I made a thing: JxnWater.info

This is the first iteration of something I've been tinkering with for a while now (read: this is very much a beta). I'm sure there are bugs I haven't caught yet, but I wanted to get this out there in the world now, because the longer it just sits on my local server, the longer I'm going to procrastinate working on it.

At the risk of sounding like a total cliche, “I MADE A THING!”

JxnWater.info

This is the first iteration of something I’ve been tinkering with for a while now (read: this is very much a beta). I’m sure there are bugs I haven’t caught yet, but I wanted to get this out there in the world now, because the longer it just sits on my local server, the longer I’m going to procrastinate working on it.

Why

If you don’t live in or around the bustling metropolis of Jackson, Mississippi, you might be unaware of our infrastructure problems. But they are real. Due to aging pipes, we suffer from frequent boil water alerts (among other water quality issues). The procedure for informing the public about these alerts includes posting them to the Mississippi Department of Health and issuing alerts through SMS and/or email.

When I started this, the city’s alert system was wholly insecure. If I had a person’s phone number, I could change their alert settings with no authorization. Since then, the city requires a signup through its third-party platform, CivicPlus. That works a little better (though a lack of two-factor authentication gets under my skin), but I think there’s still room for improvement.

SSL encryption is also hit-or-miss–some pages of the process are encrypted, some aren’t, and that sends up red flags for me.

At the state level, boil water alerts have a limited shelf-life on the MS Department of Health’s site, disappearing after the alert has been released (for any alert issued in the state, not just Jackson). I have no insight into why this is how things work, so I won’t pretend to make a value judgement on that, but it doesn’t allow much transparency for the public to know just how often notices are issued. I’m sure that data is made available somewhere, but it’s not easily found on their site.

Moreover, the MSDH’s website has an RSS feed of blog posts and news articles, but not a feed for boil water advisories, which would make it easy for folks to actively monitor boil water notices on their own (or folks to consume the content for something like this site…cough cough).

This can all be read as a tantrum directed at the City of Jackson for not being good enough, but I hope that’s not the case. My intentions with this were very clear: I saw an opportunity to build something that doesn’t disrupt any existing processes and has the potential to provide a smooth, secure user experience.
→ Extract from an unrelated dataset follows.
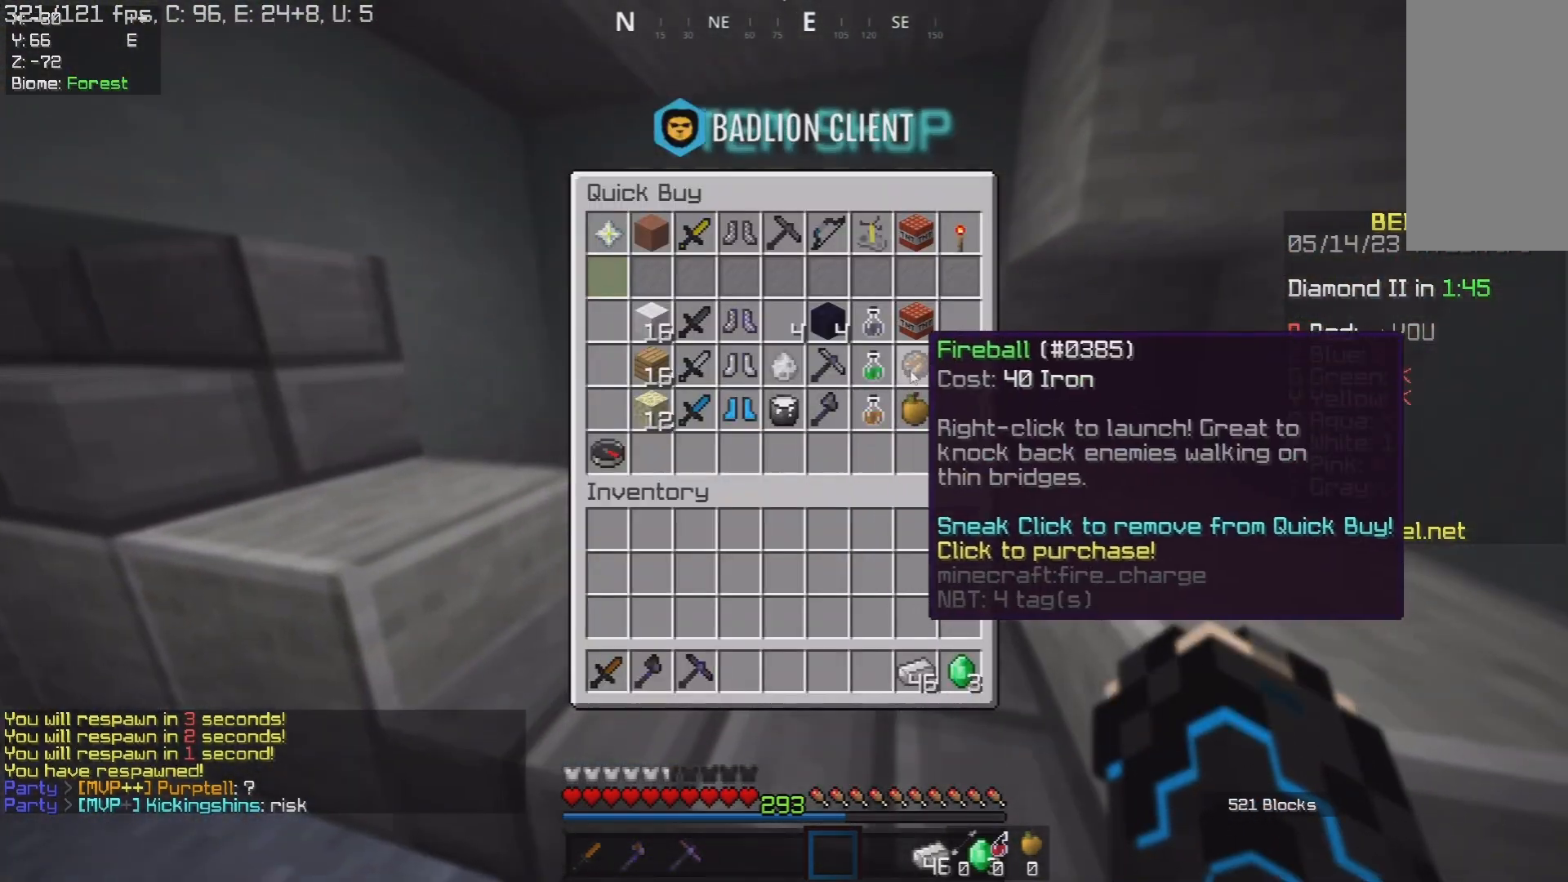
{"keys": ["d", "w"], "mouse": [], "events": [[317, "d", "down"], [367, "w", "down"]]}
Rather than calling and emailing the City with my tech nerd concerns, I took that opportunity to build a thing that I think can improve folks’ day-to-day lives.

Guerrilla public service.

How

For a couple of years, I’ve been running a scraping script every fifteen minutes, checking for new boil water advisories on the MSDH’s website. If there’s a new advisory, the script stores it in a database and makes it available on the site’s index.

The scraping script uses import.io’s services. They’re awesome. Check them out if you need to do some web data collection.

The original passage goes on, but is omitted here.